JANUARY 16, 1987: Miss MIrren regrets...she is unable to accept the invitation to meet the Prince and Princess of Wales at the Royal Charity premiere of The Mosquito Coast in London on February 4. She is otherwise engaged, playing Madam Bovary at Watford Palace Theatre.

Actually, Helen Mirren has no regrets - after Mosquito Coast, where she plays the docile wife who follows her eccentric husband, Harrison Ford, in search of a new life in the jungle, she is enjoying cool Watford and her part in Edna O'Brien's adaptation of Gustave Flaubert's novel.

"Madam Bovary is a real woman, which ia rare on the stage.
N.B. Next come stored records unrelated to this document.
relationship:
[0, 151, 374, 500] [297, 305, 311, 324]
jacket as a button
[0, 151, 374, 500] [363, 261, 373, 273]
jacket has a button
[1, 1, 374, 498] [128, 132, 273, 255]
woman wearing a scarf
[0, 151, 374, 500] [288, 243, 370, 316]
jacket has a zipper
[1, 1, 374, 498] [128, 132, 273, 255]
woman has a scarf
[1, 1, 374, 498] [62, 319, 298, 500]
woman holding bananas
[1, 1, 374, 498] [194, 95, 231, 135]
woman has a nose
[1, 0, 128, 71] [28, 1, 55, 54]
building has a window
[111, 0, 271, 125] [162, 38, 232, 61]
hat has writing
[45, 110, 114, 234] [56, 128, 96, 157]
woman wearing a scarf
Women in plays tend to be too good or too bad.

"Madame Bovary is totally flawed, but attractive."

Two years ago Helen Mirren quit Britain and moved to live in Los Angeles with film director Taylor Hackford.
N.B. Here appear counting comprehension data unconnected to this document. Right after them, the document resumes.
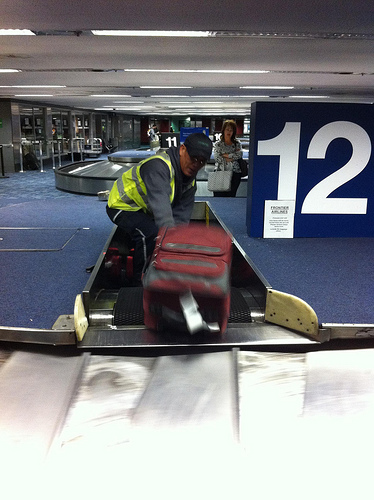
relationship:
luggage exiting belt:
[140, 226, 232, 343] [115, 287, 141, 323]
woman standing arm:
[212, 123, 247, 196] [227, 152, 242, 158]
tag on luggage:
[179, 294, 203, 331] [140, 226, 232, 343]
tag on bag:
[179, 294, 203, 331] [205, 156, 232, 192]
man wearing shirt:
[105, 133, 214, 288] [135, 144, 199, 231]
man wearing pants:
[105, 133, 214, 288] [102, 202, 168, 280]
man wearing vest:
[105, 133, 214, 288] [106, 150, 176, 214]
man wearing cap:
[115, 133, 238, 250] [184, 132, 213, 161]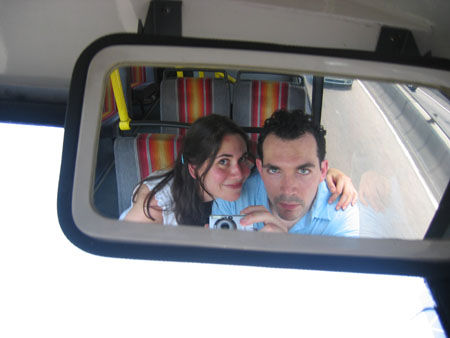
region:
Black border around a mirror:
[56, 30, 449, 278]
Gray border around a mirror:
[72, 44, 448, 258]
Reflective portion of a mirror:
[92, 59, 449, 242]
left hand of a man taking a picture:
[240, 206, 287, 234]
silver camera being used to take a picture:
[208, 212, 254, 229]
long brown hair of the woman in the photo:
[132, 113, 246, 224]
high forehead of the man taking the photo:
[261, 129, 323, 161]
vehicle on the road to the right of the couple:
[307, 75, 353, 90]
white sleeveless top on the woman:
[118, 168, 175, 225]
"I was totally disenchanted and sickened by the general England I saw reflected through the newspapers, the unbelievable bilge people were being fed."

The actress, who has earned most of her credits through brilliant portrayal of leading ladies with the Royal Shakespeare Company, is eloquent and earnest on the subject, "something rotten in the state of England".

But running away from it all, she admits, taught her something.

"Getting away makes you realise what you love about your country," - and, anyway, she accepts with a delightful smile, she will always be mainly an English actress, with a home in America.

"This is exactly the right way to come back after two years. To be in Watford in the cold and the snow, doing what I really love.

"It is small theatres like Watford that keep English theatre alive. But for them the West End would be dead."

With an equally distinguished career in film (she received the Best Actress Award at the Cannes Film Festival for her performance in Cal) and theatre, which does Helen Mirren prefer?

"Always the other," she says, laughing and adding: "When I work in theatre, I think 'What hard work, not paid anything....' and after a period of filming, 'Boring, not acting, and how much nicer it is in English theatre'."